Depuis qu’il loge dans cette chambre, que nous le faisons presque chaque jour, mon désir au lieu de s’éteindre ne fait que croître et embellir. Nous parlons aussi de ça avec beaucoup d’aisance, de naturel, en toute confiance. J’ose exprimer mes désirs et je n’en ressens aucune honte. Je ne me vois pas comme une vicieuse parce que je ne le suis pas à ses yeux.

L’autre jour, alors qu’Albert allait et venait dans Albertine, je lui ai demandé de sortir pour pouvoir le lécher encore et encore, jusqu’à effacer toute trace du goût d’Albertine. Jean-Baptiste s’est figé, sa voix était vibrante du trouble qui l’étreignait. « Comment fais-tu pour lire dans mes pensées, pour exprimer mes fantasmes que j’imaginais inassouvissables ? » Albert était délicieux dans ma bouche.

J’aime me régaler de son goût, de sa douceur sous ma langue. J’aime aussi ce que je ressens dans tout mon corps quand je me régale d’Albert, ces frissons humides qui envahissent Albertine. Parfois, ils suffisent à faire éclater mon plaisir, mais parfois Albertine réclame sa part. D’autres fois, la semence d’Albert inonde ma bouche et je l’avale avec gourmandise. « Je me demande si tu n’y prends pas plus de plaisir que moi, mon amour lumineux ! » Je ne me lasserai jamais de son sourire quand Jean-Baptiste me dit ces mots-là.

J’aime les frissons qui s’emparent de moi quand je le chevauche, que je me penche vers lui, que mes mains se posent sur ses joues pour lui interdire de bouger, que je couvre son visage de baisers tout en lui répétant « T’es beau, t’es beau, bon sang que t’es beau ! » et qu’il éclate d’un rire serein.

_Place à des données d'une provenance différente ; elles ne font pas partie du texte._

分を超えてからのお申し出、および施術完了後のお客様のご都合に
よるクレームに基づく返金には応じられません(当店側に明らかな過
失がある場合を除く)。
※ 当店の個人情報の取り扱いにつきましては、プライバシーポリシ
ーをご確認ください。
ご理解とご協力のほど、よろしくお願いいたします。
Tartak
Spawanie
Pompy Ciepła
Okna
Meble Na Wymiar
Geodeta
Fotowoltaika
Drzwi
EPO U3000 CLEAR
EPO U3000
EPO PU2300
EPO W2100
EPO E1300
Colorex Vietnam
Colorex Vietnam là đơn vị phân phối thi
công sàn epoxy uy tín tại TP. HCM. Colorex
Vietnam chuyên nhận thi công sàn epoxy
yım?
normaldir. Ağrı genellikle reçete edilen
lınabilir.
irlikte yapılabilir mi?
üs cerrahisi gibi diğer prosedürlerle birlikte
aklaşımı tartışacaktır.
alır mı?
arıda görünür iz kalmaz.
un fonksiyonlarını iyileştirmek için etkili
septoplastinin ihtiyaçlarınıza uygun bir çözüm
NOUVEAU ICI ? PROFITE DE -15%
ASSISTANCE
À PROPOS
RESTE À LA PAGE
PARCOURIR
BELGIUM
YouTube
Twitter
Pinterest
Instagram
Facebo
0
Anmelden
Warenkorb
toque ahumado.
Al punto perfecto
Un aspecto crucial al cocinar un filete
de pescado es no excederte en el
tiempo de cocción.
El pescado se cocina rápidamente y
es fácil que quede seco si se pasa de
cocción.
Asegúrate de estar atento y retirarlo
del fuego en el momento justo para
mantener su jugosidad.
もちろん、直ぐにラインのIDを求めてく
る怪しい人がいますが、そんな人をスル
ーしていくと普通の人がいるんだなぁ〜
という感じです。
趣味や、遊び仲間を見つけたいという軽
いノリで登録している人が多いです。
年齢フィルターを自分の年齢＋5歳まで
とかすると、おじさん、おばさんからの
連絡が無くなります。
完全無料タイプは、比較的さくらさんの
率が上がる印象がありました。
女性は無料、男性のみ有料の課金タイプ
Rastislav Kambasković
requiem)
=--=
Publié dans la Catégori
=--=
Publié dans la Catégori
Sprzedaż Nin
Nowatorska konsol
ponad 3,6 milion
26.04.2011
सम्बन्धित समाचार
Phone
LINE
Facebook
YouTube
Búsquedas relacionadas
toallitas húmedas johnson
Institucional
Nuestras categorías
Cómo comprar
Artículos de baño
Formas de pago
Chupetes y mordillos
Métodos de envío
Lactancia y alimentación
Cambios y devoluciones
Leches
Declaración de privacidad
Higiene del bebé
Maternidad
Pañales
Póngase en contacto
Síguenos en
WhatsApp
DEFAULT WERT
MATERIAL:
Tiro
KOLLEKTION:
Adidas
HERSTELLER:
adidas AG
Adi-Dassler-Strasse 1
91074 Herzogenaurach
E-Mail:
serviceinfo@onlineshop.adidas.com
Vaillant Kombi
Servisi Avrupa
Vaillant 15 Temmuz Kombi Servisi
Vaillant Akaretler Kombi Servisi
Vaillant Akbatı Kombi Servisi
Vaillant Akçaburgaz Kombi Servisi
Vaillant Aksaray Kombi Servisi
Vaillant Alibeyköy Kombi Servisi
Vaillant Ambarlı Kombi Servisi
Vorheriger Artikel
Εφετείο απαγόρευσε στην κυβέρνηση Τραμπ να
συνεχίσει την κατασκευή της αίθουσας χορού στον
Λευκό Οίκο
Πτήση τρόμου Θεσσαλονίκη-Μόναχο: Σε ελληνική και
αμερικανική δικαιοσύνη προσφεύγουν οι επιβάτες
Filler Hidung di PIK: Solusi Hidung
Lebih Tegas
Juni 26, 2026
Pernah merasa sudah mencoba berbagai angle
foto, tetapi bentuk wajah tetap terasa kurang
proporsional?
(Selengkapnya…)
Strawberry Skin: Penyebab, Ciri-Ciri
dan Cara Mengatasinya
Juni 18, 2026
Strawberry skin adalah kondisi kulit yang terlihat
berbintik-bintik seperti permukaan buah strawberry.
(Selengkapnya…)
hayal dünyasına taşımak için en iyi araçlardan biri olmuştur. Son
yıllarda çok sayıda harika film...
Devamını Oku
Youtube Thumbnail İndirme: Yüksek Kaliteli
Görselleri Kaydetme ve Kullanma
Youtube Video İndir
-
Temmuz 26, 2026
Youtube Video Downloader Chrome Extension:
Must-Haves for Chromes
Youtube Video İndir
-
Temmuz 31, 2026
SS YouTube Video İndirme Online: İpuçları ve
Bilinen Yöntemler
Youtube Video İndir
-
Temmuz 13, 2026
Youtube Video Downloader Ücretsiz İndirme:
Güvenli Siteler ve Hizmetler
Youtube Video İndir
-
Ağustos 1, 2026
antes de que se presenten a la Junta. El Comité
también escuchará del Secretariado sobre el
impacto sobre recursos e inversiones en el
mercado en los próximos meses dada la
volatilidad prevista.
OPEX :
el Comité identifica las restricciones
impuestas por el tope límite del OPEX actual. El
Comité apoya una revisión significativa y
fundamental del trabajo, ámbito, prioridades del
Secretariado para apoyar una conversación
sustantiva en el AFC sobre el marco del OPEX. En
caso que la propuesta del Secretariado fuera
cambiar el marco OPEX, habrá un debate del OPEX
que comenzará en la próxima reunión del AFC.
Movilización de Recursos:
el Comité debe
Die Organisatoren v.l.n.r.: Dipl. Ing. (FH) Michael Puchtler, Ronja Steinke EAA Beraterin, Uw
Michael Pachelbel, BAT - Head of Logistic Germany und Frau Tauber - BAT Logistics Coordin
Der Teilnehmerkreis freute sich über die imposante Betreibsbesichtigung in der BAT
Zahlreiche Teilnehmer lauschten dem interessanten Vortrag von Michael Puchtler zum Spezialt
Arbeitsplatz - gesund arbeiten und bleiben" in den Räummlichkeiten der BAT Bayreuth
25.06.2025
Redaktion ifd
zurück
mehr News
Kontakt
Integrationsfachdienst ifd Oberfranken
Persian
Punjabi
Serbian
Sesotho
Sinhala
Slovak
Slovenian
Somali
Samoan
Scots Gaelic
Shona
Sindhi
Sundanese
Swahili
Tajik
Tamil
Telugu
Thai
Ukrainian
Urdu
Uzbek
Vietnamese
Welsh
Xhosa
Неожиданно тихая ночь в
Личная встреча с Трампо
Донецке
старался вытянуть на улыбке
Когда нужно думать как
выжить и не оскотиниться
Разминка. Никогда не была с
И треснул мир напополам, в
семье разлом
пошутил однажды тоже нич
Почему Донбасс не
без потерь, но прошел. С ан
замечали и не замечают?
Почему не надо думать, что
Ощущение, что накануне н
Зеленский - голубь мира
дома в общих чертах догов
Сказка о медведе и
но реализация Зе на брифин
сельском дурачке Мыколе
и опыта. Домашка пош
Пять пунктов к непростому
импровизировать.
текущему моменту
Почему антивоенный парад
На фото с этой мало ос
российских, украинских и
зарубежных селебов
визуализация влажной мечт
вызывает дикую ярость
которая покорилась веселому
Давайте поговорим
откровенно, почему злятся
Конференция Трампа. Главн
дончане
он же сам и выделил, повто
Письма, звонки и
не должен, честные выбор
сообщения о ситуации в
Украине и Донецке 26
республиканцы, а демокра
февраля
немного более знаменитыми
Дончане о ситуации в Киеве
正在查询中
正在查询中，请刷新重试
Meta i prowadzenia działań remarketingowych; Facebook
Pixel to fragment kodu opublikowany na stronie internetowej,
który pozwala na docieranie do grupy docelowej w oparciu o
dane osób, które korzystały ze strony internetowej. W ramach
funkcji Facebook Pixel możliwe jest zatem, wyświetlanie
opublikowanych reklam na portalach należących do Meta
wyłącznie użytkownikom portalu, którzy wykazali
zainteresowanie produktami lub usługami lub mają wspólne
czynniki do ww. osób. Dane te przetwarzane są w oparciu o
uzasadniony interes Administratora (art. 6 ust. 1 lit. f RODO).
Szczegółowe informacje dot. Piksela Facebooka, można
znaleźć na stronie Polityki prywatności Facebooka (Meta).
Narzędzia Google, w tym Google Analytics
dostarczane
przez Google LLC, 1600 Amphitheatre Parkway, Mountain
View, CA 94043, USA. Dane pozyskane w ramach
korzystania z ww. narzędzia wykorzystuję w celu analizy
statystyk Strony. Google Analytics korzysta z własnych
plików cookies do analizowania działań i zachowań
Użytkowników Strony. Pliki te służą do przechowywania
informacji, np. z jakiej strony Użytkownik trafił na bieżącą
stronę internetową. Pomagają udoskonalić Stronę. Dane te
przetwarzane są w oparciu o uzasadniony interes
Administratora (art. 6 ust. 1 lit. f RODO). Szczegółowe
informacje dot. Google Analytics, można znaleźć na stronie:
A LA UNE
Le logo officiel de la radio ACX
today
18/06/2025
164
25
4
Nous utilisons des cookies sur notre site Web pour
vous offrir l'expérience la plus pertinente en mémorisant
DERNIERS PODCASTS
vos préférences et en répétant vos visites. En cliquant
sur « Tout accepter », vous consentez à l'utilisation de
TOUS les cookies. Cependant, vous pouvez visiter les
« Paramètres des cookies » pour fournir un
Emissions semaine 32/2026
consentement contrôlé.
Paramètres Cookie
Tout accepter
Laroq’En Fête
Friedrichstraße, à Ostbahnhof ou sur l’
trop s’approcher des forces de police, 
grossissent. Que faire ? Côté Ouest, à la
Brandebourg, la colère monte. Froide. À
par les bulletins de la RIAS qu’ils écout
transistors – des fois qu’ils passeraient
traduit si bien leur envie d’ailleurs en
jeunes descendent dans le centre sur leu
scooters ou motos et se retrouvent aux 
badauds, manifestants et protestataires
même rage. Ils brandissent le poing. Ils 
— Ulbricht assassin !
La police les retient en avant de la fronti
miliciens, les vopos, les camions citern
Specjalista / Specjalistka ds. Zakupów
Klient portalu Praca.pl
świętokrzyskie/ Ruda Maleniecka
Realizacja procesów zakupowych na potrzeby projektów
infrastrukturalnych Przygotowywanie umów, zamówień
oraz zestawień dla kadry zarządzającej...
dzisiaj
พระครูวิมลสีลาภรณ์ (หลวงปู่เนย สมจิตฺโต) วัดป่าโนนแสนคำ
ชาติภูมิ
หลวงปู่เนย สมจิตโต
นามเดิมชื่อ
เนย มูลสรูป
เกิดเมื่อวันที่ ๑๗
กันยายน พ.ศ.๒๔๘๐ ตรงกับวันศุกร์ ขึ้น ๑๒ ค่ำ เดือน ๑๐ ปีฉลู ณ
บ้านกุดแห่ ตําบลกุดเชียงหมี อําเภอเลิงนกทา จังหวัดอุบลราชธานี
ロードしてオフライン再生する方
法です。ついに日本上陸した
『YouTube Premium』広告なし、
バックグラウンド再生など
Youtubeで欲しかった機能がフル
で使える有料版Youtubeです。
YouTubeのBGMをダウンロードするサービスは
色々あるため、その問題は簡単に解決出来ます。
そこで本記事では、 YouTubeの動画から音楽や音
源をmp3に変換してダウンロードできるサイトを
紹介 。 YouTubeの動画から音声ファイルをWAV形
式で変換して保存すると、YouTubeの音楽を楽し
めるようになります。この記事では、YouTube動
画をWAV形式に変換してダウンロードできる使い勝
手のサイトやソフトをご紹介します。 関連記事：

Albertine connaît aussi la faim, à la différence près qu’Albert ne la soumet pas au rationnement et qu’il est toujours prêt à la contenter.

– Albert, Albert, j’ai tellement faim de toi !

– Hé bien, c’est qu’il est l’heure de passer à table, mon Albertine !

Alors, Jean-Baptiste m’assied sur la table et Albert entre dans Albertine « comme on se glisse entre des draps soyeux » (l’expression est de mon Jean-Baptiste). Quand Albert et Albertine se sont bien régalés, j’aime me pencher en avant pour observer les reliefs luisants d’Albert, ce faisant, « le bouton de rose » d’Albertine est comme caressé, ce qui nous offre davantage de plaisir. Je fais un clin d’œil à Jean-Baptiste, je glisse ma main de telle façon que ses bourses reposent dans ma paume et que le bout de mes doigts les taquine. Quand il sent que le plaisir d’Albert va inonder Albertine, Jean-Baptiste caresse mes seins et en pince délicatement les mamelons. Mes orteils gigotent dans tous les sens, un frisson remonte le long de ma colonne vertébrale, une poigne de fer étreint mes reins et le plaisir explose en moi, si fort que je pourrais m’évanouir et qu’il m’est impossible de contenir mes grognements. C’est ce que Jean-Baptiste nomme « Le festin royal d’Albert et Albertine ».

Noël approche…

*Il pleut dans ma chambre, Charles Trenet (1939) les véritables paroles sont « […] douce pluie de septembre » (NDA)

*La romance de Paris, Charles Trenet (1942)

**Robin des bois, François LLenas, Francis Lopez (1943) chanson interprétée par Georges Guétary.